Acanthurus bahianus – Barber Surgeonfish
Acanthurus bahianus or Barber Surgeonfish was first described in 1855 by Castelnau. The family name Acanthurus is made up of two ancient Greek words. Akantha means thorn and Ura means tail. A reference to the scalpel on the caudal peduncle of the surgeonfish.
Synonym: Teuthis bahianus.
With a maximum length of 38 centimeters, Acanthurus bahianus becomes a large fish. The color can vary from brown to beige and blue. The eyes are black but are surrounded by a yellow / orange color. Often some bluish stripes run over the head. The difference between males and females is not visible.
You can occasionally find this species on the market as food. More often they are used as bait or caught for the aquarium trade.
The natural habitat of the Barber Surgeonfish includes the Caribbean, Gulf of Mexico and along the Atlantic Ocean reefs of the United States (Massachusets) down to Brazil. They live among the coral reefs in search of small food particles at a depth of 2 to 30 meters. Young specimens usually live in larger schools.

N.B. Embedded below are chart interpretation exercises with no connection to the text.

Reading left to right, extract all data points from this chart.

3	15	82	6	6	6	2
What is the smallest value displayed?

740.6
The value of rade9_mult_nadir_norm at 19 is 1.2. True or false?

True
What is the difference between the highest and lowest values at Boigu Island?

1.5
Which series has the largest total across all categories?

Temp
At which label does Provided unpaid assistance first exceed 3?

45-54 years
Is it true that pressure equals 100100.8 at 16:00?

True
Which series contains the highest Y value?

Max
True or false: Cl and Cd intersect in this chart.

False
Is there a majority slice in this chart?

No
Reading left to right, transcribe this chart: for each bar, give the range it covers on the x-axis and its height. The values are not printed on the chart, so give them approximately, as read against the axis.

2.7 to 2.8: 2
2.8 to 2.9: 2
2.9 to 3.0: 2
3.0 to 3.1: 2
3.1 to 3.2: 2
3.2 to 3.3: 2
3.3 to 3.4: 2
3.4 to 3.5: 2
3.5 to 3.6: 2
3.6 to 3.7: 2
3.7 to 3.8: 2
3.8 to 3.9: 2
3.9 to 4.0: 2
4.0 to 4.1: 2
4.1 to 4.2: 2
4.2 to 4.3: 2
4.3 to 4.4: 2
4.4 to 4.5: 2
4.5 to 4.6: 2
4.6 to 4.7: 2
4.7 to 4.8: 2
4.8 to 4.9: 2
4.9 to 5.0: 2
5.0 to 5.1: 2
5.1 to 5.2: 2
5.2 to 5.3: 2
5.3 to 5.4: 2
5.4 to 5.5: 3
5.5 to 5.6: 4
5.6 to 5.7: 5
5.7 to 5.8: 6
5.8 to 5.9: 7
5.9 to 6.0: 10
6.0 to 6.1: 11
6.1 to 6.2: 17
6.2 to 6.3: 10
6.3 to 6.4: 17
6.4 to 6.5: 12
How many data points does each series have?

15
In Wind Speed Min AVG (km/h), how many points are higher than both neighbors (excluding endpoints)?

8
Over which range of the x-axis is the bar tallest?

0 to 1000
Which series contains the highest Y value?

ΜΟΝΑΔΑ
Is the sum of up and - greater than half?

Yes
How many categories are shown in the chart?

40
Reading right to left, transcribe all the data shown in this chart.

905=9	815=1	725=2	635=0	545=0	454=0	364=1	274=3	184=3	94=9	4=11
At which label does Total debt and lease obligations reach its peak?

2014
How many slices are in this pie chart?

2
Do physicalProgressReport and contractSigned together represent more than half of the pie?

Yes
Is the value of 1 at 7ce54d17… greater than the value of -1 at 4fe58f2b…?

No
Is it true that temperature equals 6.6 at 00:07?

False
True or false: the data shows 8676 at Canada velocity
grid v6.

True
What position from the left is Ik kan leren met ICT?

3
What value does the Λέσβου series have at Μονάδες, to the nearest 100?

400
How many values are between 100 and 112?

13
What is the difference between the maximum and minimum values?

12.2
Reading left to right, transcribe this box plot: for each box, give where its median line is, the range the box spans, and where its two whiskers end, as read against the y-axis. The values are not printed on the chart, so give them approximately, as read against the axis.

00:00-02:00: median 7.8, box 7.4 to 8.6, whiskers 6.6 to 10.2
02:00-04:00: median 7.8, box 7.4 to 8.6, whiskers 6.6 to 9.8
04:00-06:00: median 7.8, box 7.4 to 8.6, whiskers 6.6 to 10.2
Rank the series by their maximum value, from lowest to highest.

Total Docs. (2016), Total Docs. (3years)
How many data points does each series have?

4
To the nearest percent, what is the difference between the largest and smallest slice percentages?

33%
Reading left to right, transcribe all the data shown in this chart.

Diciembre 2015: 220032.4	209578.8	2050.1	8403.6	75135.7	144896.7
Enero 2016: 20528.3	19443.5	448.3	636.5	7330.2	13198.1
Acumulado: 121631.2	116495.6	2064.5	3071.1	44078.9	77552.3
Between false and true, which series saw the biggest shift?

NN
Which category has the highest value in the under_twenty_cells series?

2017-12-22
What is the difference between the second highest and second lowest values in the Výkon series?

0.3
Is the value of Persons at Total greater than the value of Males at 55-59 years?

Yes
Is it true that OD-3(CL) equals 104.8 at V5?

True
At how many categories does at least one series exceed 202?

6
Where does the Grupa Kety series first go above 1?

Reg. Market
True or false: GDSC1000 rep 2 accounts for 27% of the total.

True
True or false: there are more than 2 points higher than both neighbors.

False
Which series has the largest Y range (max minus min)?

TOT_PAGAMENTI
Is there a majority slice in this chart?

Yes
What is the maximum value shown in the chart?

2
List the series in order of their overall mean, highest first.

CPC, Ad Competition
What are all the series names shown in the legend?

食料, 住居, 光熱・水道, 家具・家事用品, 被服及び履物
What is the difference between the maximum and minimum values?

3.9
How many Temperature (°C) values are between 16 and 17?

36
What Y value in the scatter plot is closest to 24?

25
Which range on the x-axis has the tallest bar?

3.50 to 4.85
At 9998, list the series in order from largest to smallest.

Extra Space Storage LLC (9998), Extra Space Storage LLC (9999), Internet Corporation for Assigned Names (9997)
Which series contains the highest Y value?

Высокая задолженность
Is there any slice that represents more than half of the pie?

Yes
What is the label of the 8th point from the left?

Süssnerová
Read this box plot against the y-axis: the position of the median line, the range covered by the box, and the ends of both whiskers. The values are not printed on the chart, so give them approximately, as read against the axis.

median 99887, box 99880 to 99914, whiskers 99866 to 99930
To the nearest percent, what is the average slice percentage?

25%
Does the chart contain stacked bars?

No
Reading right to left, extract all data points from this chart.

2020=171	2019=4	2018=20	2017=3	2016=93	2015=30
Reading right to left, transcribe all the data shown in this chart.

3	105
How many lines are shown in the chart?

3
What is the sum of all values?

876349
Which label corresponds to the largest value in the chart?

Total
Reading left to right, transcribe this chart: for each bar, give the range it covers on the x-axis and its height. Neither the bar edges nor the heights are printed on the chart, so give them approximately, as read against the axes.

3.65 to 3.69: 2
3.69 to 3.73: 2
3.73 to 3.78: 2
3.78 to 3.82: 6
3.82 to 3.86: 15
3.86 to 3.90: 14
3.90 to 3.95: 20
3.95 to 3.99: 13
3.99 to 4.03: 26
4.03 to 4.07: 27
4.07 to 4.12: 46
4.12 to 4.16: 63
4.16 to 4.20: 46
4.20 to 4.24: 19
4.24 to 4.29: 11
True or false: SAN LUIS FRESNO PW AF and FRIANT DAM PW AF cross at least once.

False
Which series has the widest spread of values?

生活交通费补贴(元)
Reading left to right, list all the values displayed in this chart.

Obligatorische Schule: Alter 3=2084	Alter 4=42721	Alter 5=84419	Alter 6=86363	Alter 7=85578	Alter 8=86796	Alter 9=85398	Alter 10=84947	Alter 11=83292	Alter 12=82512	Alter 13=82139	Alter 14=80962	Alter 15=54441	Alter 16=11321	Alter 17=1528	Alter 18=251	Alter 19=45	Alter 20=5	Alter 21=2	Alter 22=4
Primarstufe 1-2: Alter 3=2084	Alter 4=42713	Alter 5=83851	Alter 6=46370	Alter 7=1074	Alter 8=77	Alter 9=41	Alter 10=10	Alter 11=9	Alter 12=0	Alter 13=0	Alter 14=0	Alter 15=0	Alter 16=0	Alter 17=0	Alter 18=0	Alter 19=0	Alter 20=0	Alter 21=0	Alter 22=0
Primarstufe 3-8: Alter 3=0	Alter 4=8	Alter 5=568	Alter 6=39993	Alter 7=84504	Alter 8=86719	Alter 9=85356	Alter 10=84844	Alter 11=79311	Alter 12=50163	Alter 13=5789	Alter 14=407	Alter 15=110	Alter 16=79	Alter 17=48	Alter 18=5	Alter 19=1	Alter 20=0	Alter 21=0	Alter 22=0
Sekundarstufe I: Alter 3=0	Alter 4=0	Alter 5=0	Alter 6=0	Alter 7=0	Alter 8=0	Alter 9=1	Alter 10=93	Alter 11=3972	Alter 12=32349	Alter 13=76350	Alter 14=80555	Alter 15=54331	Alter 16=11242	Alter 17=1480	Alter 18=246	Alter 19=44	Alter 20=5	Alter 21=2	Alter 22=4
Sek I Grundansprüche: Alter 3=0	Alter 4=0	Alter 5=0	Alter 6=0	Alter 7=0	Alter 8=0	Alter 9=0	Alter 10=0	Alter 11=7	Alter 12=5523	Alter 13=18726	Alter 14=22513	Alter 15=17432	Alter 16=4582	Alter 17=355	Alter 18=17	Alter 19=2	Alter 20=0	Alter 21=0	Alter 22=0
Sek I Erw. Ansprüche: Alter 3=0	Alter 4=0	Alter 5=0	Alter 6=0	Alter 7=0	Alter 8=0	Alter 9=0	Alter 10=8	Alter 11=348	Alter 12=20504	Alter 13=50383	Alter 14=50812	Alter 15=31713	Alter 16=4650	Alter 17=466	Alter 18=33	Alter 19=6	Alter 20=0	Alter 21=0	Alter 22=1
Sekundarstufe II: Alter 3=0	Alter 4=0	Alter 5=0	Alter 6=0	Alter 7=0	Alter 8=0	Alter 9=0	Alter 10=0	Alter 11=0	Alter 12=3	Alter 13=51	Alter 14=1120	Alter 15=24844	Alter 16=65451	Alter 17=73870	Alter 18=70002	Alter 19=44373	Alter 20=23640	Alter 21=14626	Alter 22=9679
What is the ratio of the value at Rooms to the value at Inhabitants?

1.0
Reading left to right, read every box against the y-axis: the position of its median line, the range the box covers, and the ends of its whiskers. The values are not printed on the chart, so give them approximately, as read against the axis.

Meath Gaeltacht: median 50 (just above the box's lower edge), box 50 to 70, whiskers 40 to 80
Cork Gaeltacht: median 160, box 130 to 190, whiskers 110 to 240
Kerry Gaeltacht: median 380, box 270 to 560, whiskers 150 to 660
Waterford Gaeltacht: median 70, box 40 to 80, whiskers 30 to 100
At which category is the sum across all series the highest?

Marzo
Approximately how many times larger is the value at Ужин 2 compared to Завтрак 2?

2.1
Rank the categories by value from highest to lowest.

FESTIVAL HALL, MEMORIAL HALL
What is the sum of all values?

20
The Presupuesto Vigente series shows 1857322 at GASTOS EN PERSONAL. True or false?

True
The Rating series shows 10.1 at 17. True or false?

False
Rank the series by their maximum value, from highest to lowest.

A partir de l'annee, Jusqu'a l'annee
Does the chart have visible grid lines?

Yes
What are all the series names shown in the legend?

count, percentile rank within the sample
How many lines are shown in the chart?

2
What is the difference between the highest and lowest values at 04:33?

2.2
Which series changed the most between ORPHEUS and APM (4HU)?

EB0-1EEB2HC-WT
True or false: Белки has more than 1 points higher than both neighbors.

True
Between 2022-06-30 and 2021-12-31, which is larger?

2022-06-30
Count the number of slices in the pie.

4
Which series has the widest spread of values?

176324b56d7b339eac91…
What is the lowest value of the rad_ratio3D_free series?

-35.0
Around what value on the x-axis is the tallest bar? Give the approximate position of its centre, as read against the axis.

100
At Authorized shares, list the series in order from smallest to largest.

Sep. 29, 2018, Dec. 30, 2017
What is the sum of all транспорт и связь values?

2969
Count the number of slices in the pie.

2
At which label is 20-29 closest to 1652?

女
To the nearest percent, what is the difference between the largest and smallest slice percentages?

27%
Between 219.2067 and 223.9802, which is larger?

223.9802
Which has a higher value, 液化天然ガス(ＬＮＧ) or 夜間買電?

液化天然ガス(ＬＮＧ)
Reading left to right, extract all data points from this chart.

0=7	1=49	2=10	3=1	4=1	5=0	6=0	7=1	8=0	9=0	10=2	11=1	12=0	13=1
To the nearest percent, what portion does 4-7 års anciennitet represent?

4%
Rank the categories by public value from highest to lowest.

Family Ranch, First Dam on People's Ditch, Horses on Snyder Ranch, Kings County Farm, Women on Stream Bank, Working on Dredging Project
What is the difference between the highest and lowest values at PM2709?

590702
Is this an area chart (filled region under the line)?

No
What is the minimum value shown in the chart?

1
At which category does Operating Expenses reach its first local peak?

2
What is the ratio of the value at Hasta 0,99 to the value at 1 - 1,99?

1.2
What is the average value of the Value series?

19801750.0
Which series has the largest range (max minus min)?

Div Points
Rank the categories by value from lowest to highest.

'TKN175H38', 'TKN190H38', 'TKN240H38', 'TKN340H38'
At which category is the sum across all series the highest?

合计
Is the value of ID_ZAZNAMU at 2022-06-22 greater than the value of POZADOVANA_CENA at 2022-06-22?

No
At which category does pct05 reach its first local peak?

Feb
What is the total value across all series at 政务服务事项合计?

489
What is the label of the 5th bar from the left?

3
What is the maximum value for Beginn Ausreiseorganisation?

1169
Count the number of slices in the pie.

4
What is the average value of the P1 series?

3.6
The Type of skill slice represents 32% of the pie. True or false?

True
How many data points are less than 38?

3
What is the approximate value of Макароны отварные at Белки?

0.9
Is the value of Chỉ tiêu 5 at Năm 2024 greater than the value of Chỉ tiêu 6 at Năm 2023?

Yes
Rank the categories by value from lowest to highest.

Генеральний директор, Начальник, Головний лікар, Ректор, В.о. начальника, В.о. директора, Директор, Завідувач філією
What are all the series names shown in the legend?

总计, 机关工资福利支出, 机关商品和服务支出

The Barber Surgeonfishes diet consists mainly of algae and plants. They rummage through the reefs all day looking for small algae and plants. In the aquarium they actually need small amounts of food all day long. Make sure that when you purchase this fish you only place it in a matured aquarium where they can find something to eat. You can also feed them with flake food, green vegetables, algae, brine shrimp and mysis. An automatic feeding system that regularly gives them some herbivore food is also an option.
It will be clear that a large aquarium is needed for this fish, think of a minimum capacity of about 1500 liters. With their maximum length of 38 centimeters, they not only need the space to swim but also to feed. Decorate the aquarium with enough rocks and make sure that there are always some algae that Acanthurus bahianus can feed on. They are average difficult to keep.
You can keep this species as a couple or solitary. Males show aggression towards other males. They usually leave other species alone, provided they do not have the same color and shape.
Like all other Surgeonfish, Acanthurus bahianus have a retractable scalpel on both sides of their caudal peduncle. This is a defense mechanism that the fish can use to defend themselves. One of the scales has become a strong and razor-sharp retractable knife. In the event of an emergency, the doctor’s fish can open the knife and slash out with its tail. So be careful when catching surgeonfish!
Breeding Acanthurus bahianus – Barber Surgeonfish
I have found no information about successful breeding of this species in captivity.